#### [Records to use]
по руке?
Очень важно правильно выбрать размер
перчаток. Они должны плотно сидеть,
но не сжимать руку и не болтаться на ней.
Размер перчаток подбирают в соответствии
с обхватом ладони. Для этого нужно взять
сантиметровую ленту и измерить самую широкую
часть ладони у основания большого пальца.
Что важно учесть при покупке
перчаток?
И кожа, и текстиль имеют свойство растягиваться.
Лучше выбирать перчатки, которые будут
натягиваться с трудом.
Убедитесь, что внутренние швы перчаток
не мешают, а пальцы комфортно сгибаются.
---
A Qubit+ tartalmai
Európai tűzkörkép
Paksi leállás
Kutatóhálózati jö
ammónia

#### [Problem to work on]
Output should match, line for line, the stretch of the material above from the line holding "И кожа, и текстиль" through the line holding "не мешают, а пальцы комфортно сгибаются.".

#### [Exercise answer]
И кожа, и текстиль имеют свойство растягиваться.
Лучше выбирать перчатки, которые будут
натягиваться с трудом.
Убедитесь, что внутренние швы перчаток
не мешают, а пальцы комфортно сгибаются.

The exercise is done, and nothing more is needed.